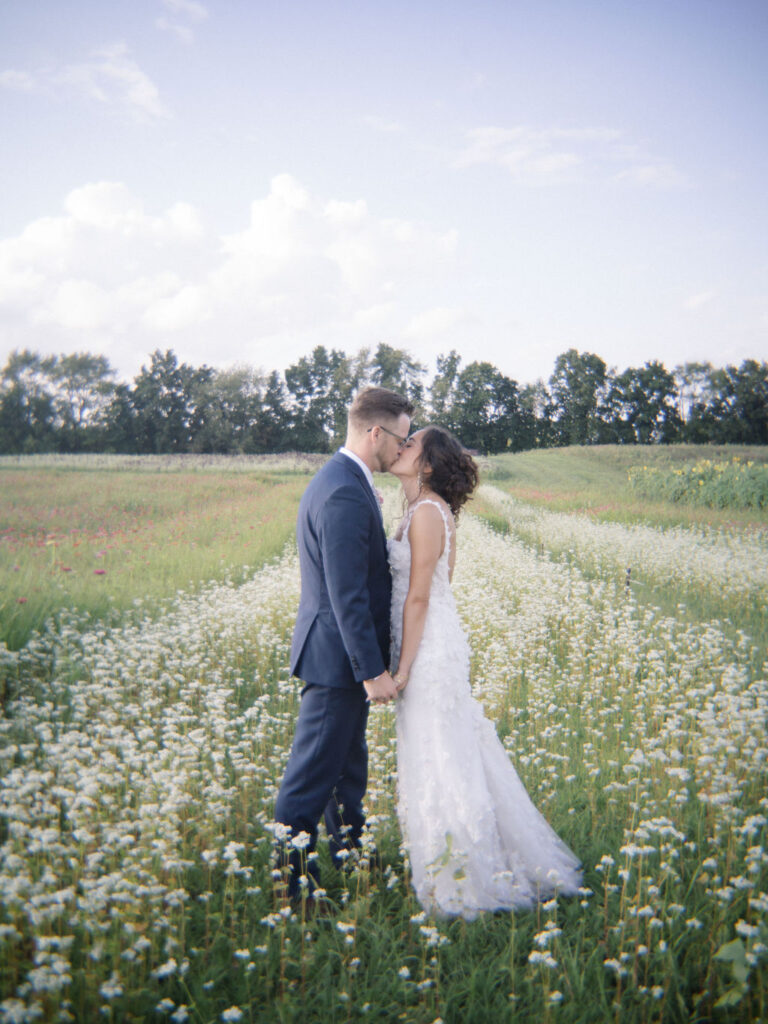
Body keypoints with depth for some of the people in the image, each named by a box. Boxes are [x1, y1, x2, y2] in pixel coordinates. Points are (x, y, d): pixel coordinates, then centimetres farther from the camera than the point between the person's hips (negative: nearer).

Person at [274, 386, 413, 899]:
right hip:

= = = = =

Work request: Can you edit the material above so that "pixel coordinates" becomes "image coordinates" everywhere, with everything else unchanged and the pictures left out?

Solution to the exercise:
Body keypoints with depth for some of the people in the image, each named by a box. Boxes are [x1, y1, x2, y2] in image coordinates. Points are (x, y, d): image coordinates, then centimetres farther from the camera than the point between the person's hips (negative: nearer).

Person at [274, 386, 413, 899]:
right hip:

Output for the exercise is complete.